We raised our sixth fund at the end of 2016 at $400 million. We now have a total of $2.3 billion in global capital.
Q. Do you create your own companies?
Yes. I think 1/3 to 40 per cent of our joints funding is expected to be a Versant company.
Q. How many Versant companies do you in Canada?
In Vancouver, we have Inception Four, an ophthalmology startup working on macular degeneration in collaboration with Bayer Healthcare. In Toronto, we have Northern Biologic, an explosive Series A commitment out of U of T in the oncology area. Then in Montreal, we have Inception IBD, a company focus on inflammatory bowel disease that has partnered with Celgene.
Then we made an investment in an existing company, Turnstone Biologics in Ottawa.
Late last year, we created BlueRock through a joint venture with Bayer.
All four are Versant-created companies. Turnstone was an existing company.
Q. Four years after opening shop in Canada, what’s your current assessment of the biotech industry in the country?
I’m a Canadian born in Ontario. One of my first jobs in the industry was working for Eli Lilly Canada searching for collaboration opportunities.
We are familiar with the capability of the Canadian research community. Clearly, there was not an emerging venture ecosystem to match it…I think we’ve been very surprised we exceeded our expectations.
We’ll continue to use Canada to build our portfolio…In the next quarter, we will be announcing the launch of our second Montreal startup that will be in the cancer field.
Q. In what areas is Canada leading?
Work going on in the U of T network in CCRM is world class. John Bell’s work in oncolytic in Ottawa is world class. Oncology and regenerative medicine.

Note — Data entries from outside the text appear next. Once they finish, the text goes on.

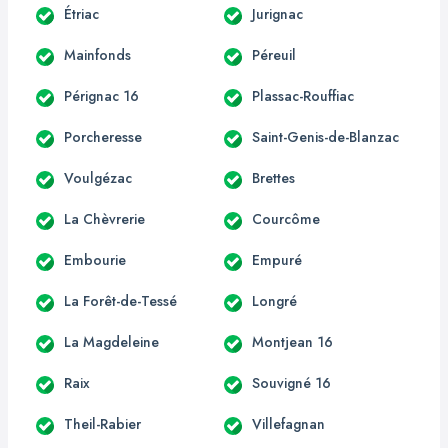
Étriac
Jurignac
Mainfonds
Péreuil
Pérignac 16
Plassac-Rouffiac
Porcheresse
Saint-Genis-de-Blanzac
Voulgézac
Brettes
La Chèvrerie
Courcôme
Embourie
Empuré
La Forêt-de-Tessé
Longré
La Magdeleine
Montjean 16
Raix
Souvigné 16
Theil-Rabier
Villefagnan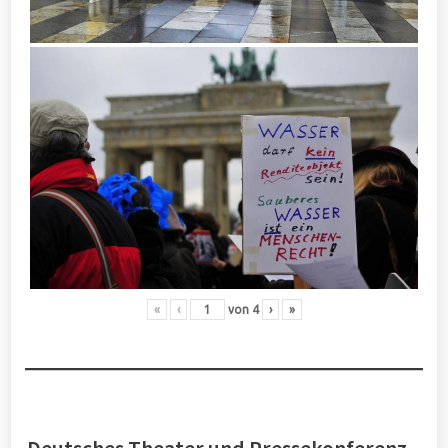
«
‹
von
4
›
»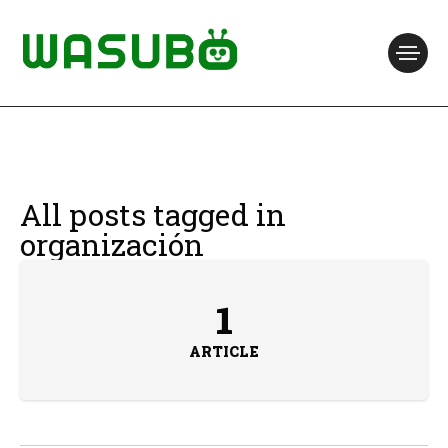
All posts tagged in
organización
1
ARTICLE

Q. Where is the country lagging?
Scientifically, Canada has always been strong. I think it’s in the translation piece that there is some challenge. We’re off to a great start, but at the end of the day, we have to take these companies to the finish line.
There are not that many life sciences venture capital companies in Canada, particularly in the early stage. So we have to partner with large pharmaceutical firms as we did with BlueRock – and we have been successful at this.
Q. What are the challenges faced by venture cap firms in Canada?
When one builds a company, it’s not just about finding a great technology and IP. It’s about building a great team, a great financing strategy, great operating business model.
In Canada, when it comes to building a great team, it’s difficult. There are not that many experienced entrepreneurs that have been there and done it before. We often have to bring in a first-time CEO and mentor them. Mentoring takes time.
The second challenge is finding co-investors…at the end of the day, we succeed through collaboration.
Historically the shortcoming in Canadian bio has been a shortage of capital. Most projects require $100 million to get past liquidity.
Q. What do you think of the federal government?
I think Canada has one of the most supportive governments when it comes to helping the venture capital industry. In fact, very little public funding goes to ventures in Europe and the U.S.
The Canadian government is very impressive.